Sunday, February 23, 2020

Cleaning Out The Museum

Yesterday was like a day at the museum, actually more like a day in the basement of the museum. See, after 21 years in this house we are finally replacing the carpeting upstairs. In order to do so, we have to clean out five closets. They are as follows:

Study closet—the place where the archives of our entire lives can be found, including the paperwork from every trip we’ve taken, every lesson plan Pam produced during her teaching career as well as every single document produced during her 13 years of working in Children’s Church at Grove Avenue Baptist Church.

Toy closet—every Halloween costume our kids ever wore, every Discovery Toys game they ever played, two armored divisions of army men, every Disney VHS movie ever made, the obligatory slinkie, American Girl paraphernalia, every CD of every choir concert either of our kids ever performed in.

Patrick’s closet—you just don’t want to know.

Kaitlin’s closet—what you would expect to find in a closet shared by Anne of Green Gables and the Baby-Sitter’s Club President.

Our closet—the only one of the five being used daily so the only one not a complete disaster.

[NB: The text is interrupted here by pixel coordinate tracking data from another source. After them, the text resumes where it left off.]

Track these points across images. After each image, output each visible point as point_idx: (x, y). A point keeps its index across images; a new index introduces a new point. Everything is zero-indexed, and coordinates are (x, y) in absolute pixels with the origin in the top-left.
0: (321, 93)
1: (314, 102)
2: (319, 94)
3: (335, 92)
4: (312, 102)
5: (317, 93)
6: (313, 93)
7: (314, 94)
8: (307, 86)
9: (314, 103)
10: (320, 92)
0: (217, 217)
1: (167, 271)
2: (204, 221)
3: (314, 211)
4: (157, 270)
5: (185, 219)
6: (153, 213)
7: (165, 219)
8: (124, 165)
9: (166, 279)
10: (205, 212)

By the end of the day, I had hauled four absurdly heavy giant contractor-sized black garbage bags outside to the garbage, made one trip to Hope Thrift with a car full of donations, and dumped $92.52 worth of coins into The Coin Machine at Publix’s.

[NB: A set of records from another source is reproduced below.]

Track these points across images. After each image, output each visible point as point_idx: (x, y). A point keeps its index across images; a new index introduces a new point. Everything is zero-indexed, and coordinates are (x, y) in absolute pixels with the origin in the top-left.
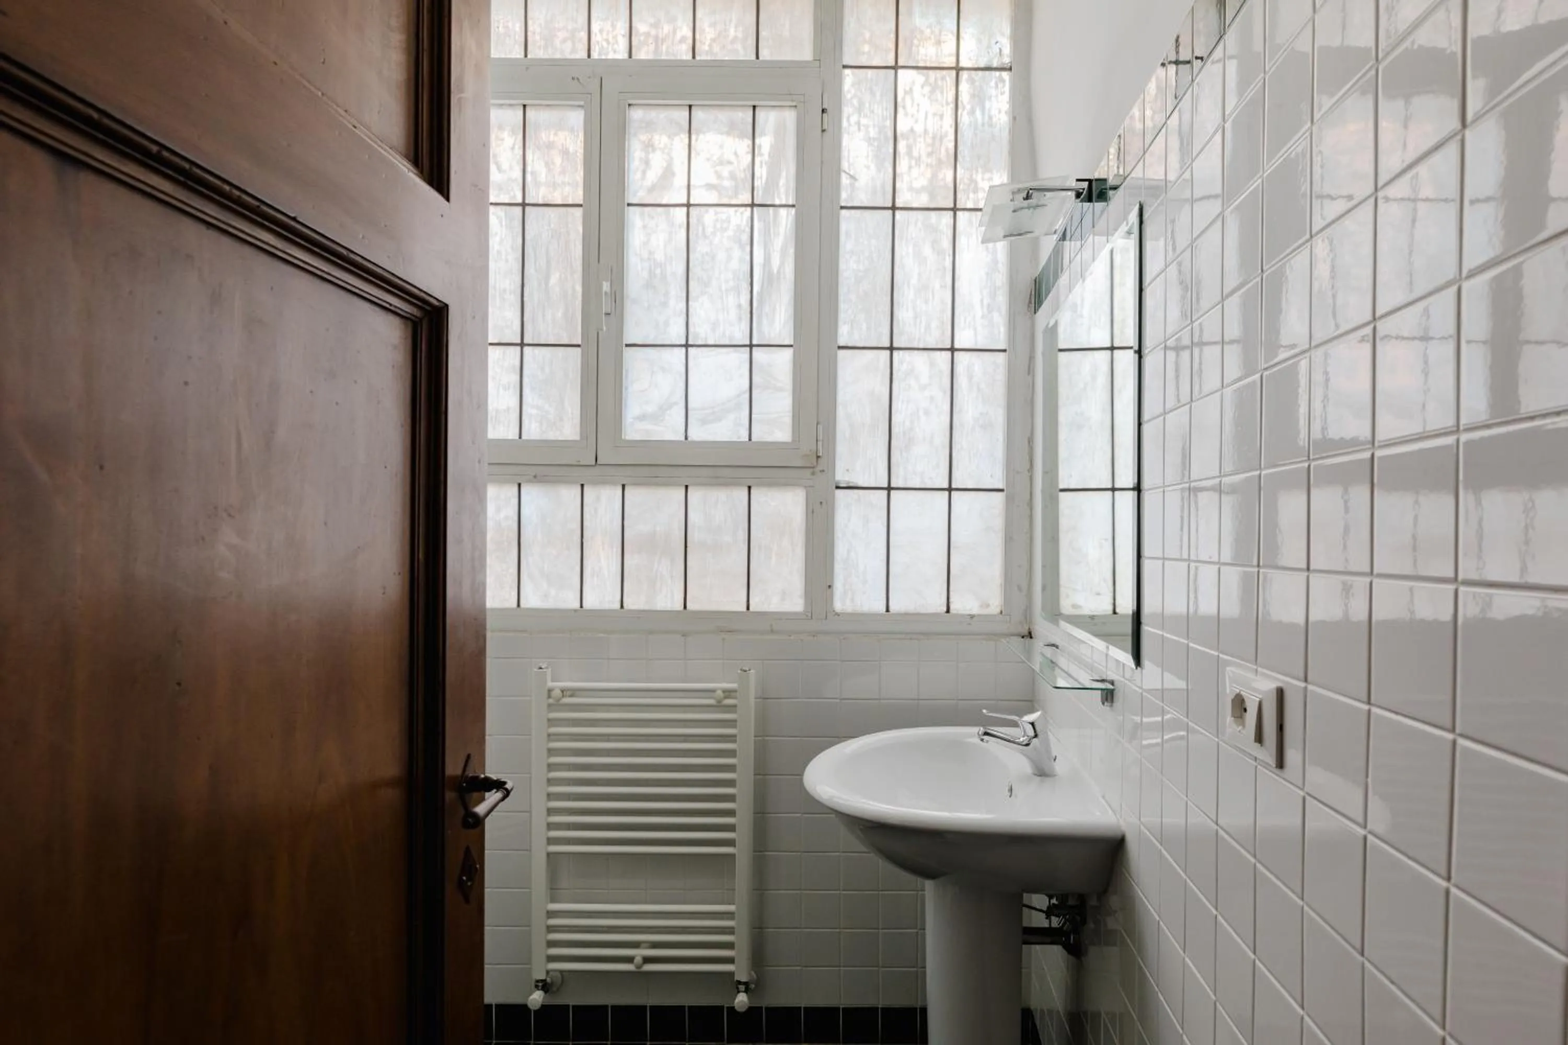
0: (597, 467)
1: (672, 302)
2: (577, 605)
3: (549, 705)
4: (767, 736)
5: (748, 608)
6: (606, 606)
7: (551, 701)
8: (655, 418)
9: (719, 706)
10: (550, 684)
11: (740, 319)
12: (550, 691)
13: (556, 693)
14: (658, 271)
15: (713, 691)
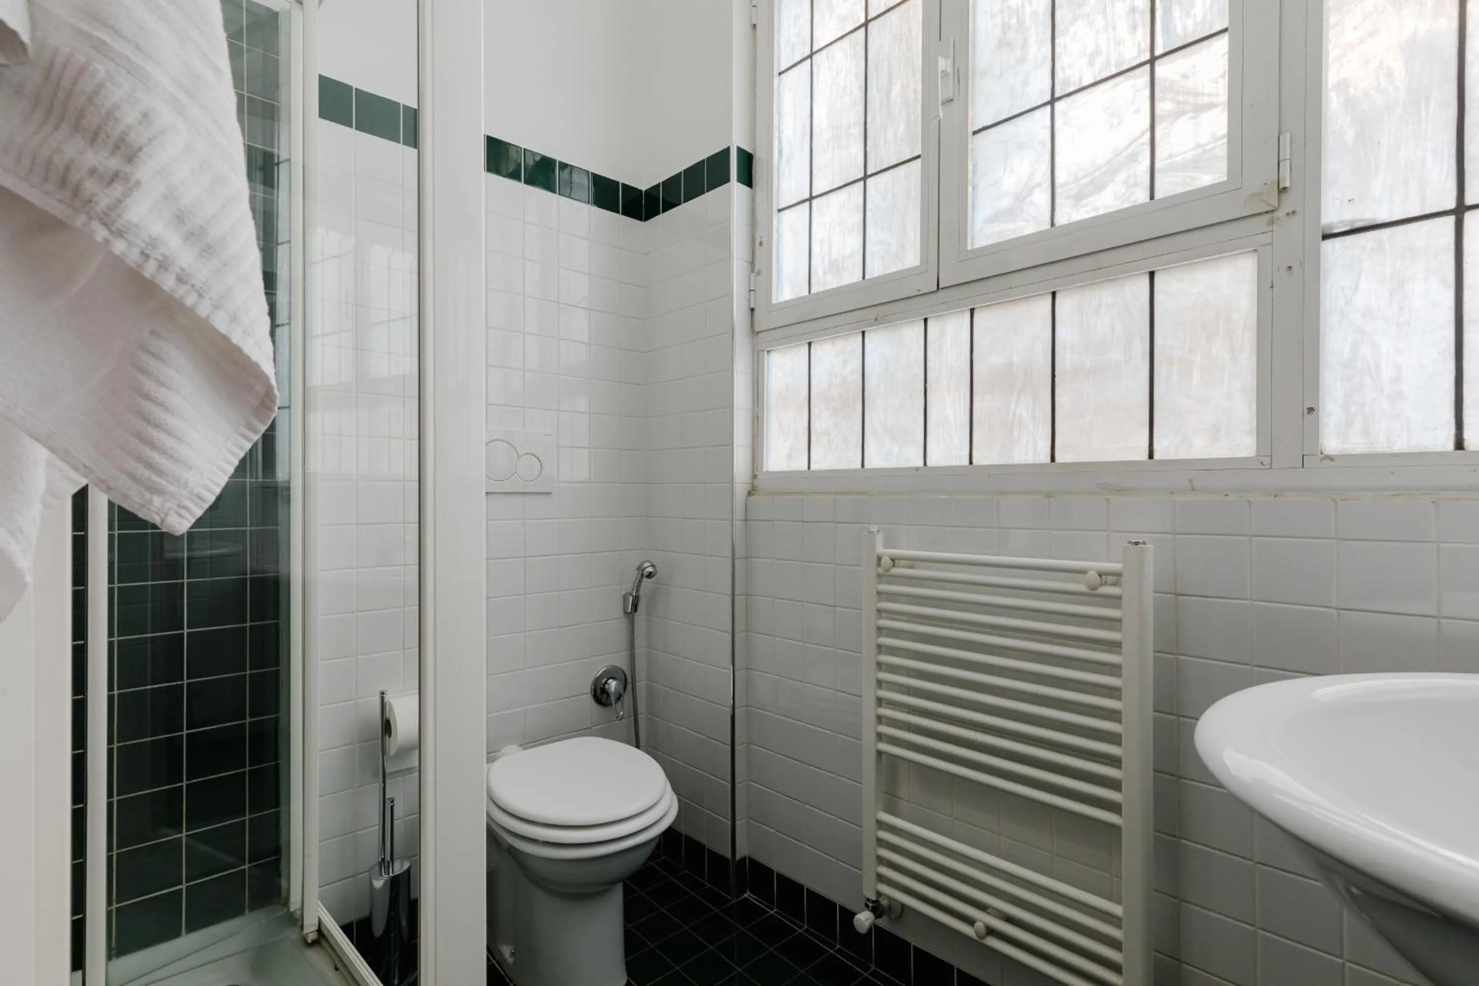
0: (941, 293)
1: (1033, 50)
2: (920, 463)
3: (879, 576)
4: (1182, 655)
5: (1151, 456)
6: (954, 463)
7: (880, 570)
8: (1010, 214)
9: (1092, 595)
10: (880, 549)
11: (1134, 28)
12: (879, 559)
13: (886, 561)
14: (1014, 21)
15: (1083, 572)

Along the way, Pam would take photographs of items she either didn’t recognize or was unsure what to do with. We have caught grief from our adult children in the past for previous purges, and were taking no chances this time around. So Pam would hand me something and say, “Hold this!” Then she would take a picture and send it to the kids. Here are two such photographs:



My daughter laughed at one of these and replied...Dad’s face!!! Hahahahaha...

I fail to see the humor.

Along the way, we found our Passports, which was nice. Also, I stumbled across a sizable stack of short stories, forty year old journal entries, and a shocking amount of poetry with my name listed as the author...very little of which I remember writing. Several times, I found Pam sitting on the floor cross-legged amidst a pile of papers, lost in thought and close to tears. At the end of the day, as we sat in a booth at Casa Grande eating supper at 8 o’clock, we both were lost in thought at the trail of years we had just plowed through. It was the smallest artifacts which prompted the strongest feelings...finding Patrick’s Boy Scout troop badge, the three ring binder Pam put together for Kaitlin’s college search trip, and these two hand made treasures... 

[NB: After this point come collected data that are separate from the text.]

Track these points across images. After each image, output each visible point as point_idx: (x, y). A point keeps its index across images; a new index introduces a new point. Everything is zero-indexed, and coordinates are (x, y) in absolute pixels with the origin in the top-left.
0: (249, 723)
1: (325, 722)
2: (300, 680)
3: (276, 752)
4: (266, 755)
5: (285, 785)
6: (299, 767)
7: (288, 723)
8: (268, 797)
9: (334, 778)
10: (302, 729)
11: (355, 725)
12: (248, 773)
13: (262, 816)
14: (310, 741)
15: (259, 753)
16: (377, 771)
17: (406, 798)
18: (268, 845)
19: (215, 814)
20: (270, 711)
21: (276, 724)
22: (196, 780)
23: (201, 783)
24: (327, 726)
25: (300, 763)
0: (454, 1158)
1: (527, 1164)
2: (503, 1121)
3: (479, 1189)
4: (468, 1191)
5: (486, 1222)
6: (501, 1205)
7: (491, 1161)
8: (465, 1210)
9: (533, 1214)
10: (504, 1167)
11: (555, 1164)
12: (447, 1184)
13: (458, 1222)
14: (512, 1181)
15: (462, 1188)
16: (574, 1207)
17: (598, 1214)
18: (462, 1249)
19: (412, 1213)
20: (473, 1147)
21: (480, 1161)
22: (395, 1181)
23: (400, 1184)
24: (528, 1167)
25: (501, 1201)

This was how she spent her weekends leading up to the arrival of our two kids, back when cross-stitching was a thing. 

Over tacos we thought about our lives together, what a whirlwind it has been. Where in the world did we get the energy to make it through Little League, choir concerts, field days, back yard Bible Clubs, ski trips, summer camps? And that’s just the pathos produced by TWO CLOSETS!!

Here’s the advantage of finding, loving, and holding on to one another for 36 years. On a cold night in February 2020, we can smile across the table at each other and silently know that it’s been a good life, one that we wouldn’t trade for anything.